SUPPLIED TEXT:

At Saint Nicholas we are building what we call a “Midwestern Ethnic church.” Here’s how we’re applying the Orthodox Way for our community, while trying also to reach out to the world:

1.  We worship in English, which unifies us and teaches the Faith. We have much congregational participation, according to early Church practice. We sing traditional Byzantine and some Russian music (often the simpler forms as we’ve learned it and so we don’t terrify visitors) in order to ground our people in Orthodox Tradition. Sunday Liturgy is at least 90 minutes long, and our children stay for it, so they can experience and learn to worship. We do not adapt to the culture around us. Our people adapt themselves to the Church and the Faith. Left: Someone escaped and is very eager for Father David’s blessing.

2.  We push our youth to go to Archdiocesan or Diocesan summer camp. There for a week or 2 they experience intense Church life – twice-daily worship, faithful teaching, close community and a lot of fun. This usually creates life-long Orthodox friends. Some even get married eventually!

3. In this context, teaching the Faith works. We have adult and youth classes. 10 or 12 of our people have taken our Archdiocese’s substantial 3-year Saint Stephen’s program of theological study. We priests preach the Gospel at every Divine Liturgy. We try to present the Faith positively. There is so much negativity around us today, and we definitely don’t wish to conform to that part of current American culture! That would attract nasty negative minded people, and we don’t want that.

4. We encourage both old country and American customs, so that peoples’ beloved cultural ways are incorporated into parish life. You should come to our Pascha celebration with baklava, kibby, lamb, ham, pizza, bratwurst and more!

Otherwise all we have done at Saint Nicholas is ground our people in normal Orthodox experience. In this unitive context “teaching traditional Christianity” is simple and easy. All we have to do is try to be what the Church is, do what the Church does, teach our people what they already believe.

OK… we’ve also done something that is not common among Orthodox, at least in America. We give lots of money away – each month, right off the top, 10% to the Archdiocese, 10% to charities, plus collections for special causes. We do this so we won’t have to waste God’s good time worrying about money. “God never allows anyone to outdo him in giving.” Therefore from the earliest days of Saint Nicholas, we’ve never had to leave a bill unpaid, and our church building is paid off.

So back to the original question:

I can only speak for what’s happened at Saint Nicholas.

TASK LIST:
1. In the parish description, what percentage of its money does Saint Nicholas give to charities each month?
2. Repeat everything in the parish description from "Otherwise all we" down to "at Saint Nicholas.", word for word.
The entries that follow were drawn from a separate source.

(Lens distortion parameter entries)
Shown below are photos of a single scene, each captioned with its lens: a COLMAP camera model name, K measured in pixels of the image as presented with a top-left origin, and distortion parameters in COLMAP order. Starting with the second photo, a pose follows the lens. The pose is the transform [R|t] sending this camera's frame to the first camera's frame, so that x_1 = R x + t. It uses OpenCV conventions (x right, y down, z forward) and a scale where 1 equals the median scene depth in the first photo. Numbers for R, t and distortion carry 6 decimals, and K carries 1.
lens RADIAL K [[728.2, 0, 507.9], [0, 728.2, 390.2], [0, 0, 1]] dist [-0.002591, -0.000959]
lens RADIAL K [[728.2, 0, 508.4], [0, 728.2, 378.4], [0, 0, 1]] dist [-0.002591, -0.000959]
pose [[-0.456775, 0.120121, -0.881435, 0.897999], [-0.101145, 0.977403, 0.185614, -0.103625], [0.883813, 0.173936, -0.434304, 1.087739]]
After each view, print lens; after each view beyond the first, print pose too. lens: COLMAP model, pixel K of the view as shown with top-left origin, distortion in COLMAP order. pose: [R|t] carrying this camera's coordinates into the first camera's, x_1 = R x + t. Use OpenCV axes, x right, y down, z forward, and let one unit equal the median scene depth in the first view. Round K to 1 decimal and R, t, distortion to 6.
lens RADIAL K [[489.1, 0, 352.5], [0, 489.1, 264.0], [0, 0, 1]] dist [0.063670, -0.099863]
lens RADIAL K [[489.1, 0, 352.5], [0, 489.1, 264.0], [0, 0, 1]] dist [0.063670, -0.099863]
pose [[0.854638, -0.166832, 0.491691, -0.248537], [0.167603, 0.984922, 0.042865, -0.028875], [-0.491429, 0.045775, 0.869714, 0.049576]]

RESULTS OF THE TASKS:
1. 10%

2.
Otherwise all we have done at Saint Nicholas is ground our people in normal Orthodox experience. In this unitive context “teaching traditional Christianity” is simple and easy. All we have to do is try to be what the Church is, do what the Church does, teach our people what they already believe.

OK… we’ve also done something that is not common among Orthodox, at least in America. We give lots of money away – each month, right off the top, 10% to the Archdiocese, 10% to charities, plus collections for special causes. We do this so we won’t have to waste God’s good time worrying about money. “God never allows anyone to outdo him in giving.” Therefore from the earliest days of Saint Nicholas, we’ve never had to leave a bill unpaid, and our church building is paid off.

So back to the original question:

I can only speak for what’s happened at Saint Nicholas.